▸ **Exercise details**:
Each line of the data below from the one holding "focal_35mm: 225" to the one holding "exposure_s: 1/320", inclusive, is to be reproduced exactly; no other line belongs in the answer.

>>>>>

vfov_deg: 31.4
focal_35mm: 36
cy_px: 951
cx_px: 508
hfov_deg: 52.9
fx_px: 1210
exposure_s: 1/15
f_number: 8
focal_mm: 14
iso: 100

<<<<<
>>>>>

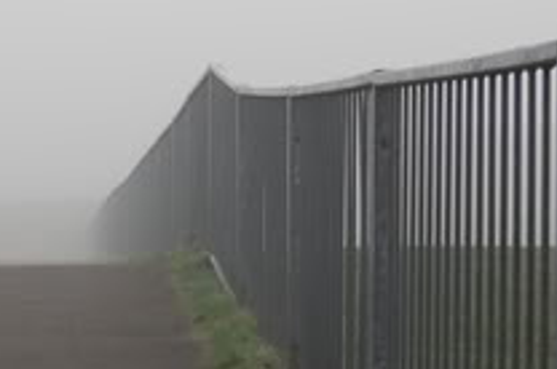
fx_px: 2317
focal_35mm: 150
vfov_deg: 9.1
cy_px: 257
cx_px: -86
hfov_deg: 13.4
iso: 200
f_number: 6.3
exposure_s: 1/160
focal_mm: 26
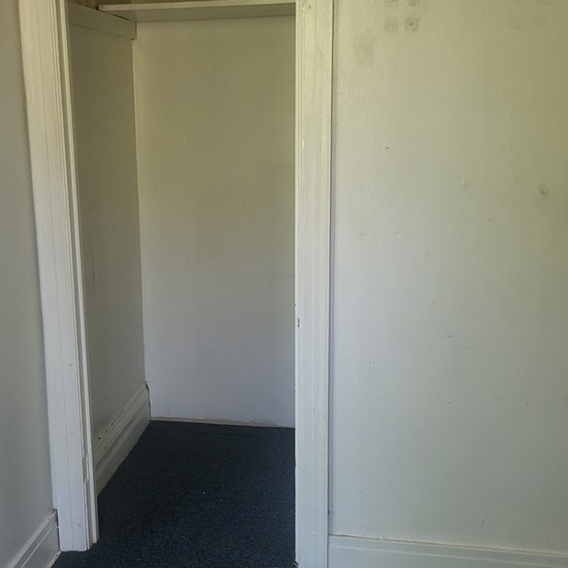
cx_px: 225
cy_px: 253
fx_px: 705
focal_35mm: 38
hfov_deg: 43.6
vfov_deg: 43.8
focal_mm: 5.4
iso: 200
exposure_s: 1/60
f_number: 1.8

<<<<<
>>>>>

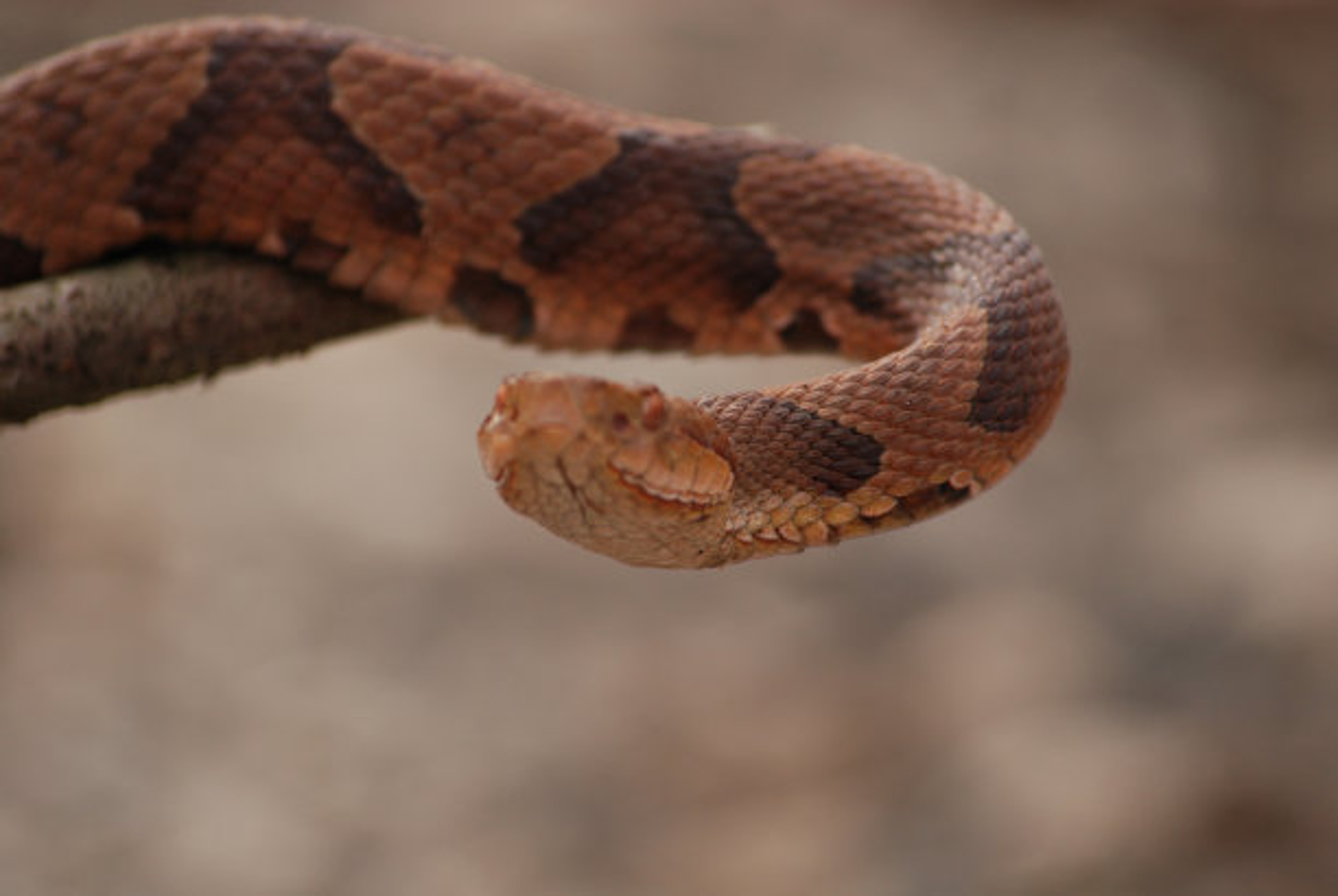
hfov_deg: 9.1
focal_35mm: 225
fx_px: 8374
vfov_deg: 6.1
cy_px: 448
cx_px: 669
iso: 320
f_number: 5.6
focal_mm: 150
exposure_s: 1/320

<<<<<

▸ **Your response**:
focal_35mm: 225
fx_px: 8374
vfov_deg: 6.1
cy_px: 448
cx_px: 669
iso: 320
f_number: 5.6
focal_mm: 150
exposure_s: 1/320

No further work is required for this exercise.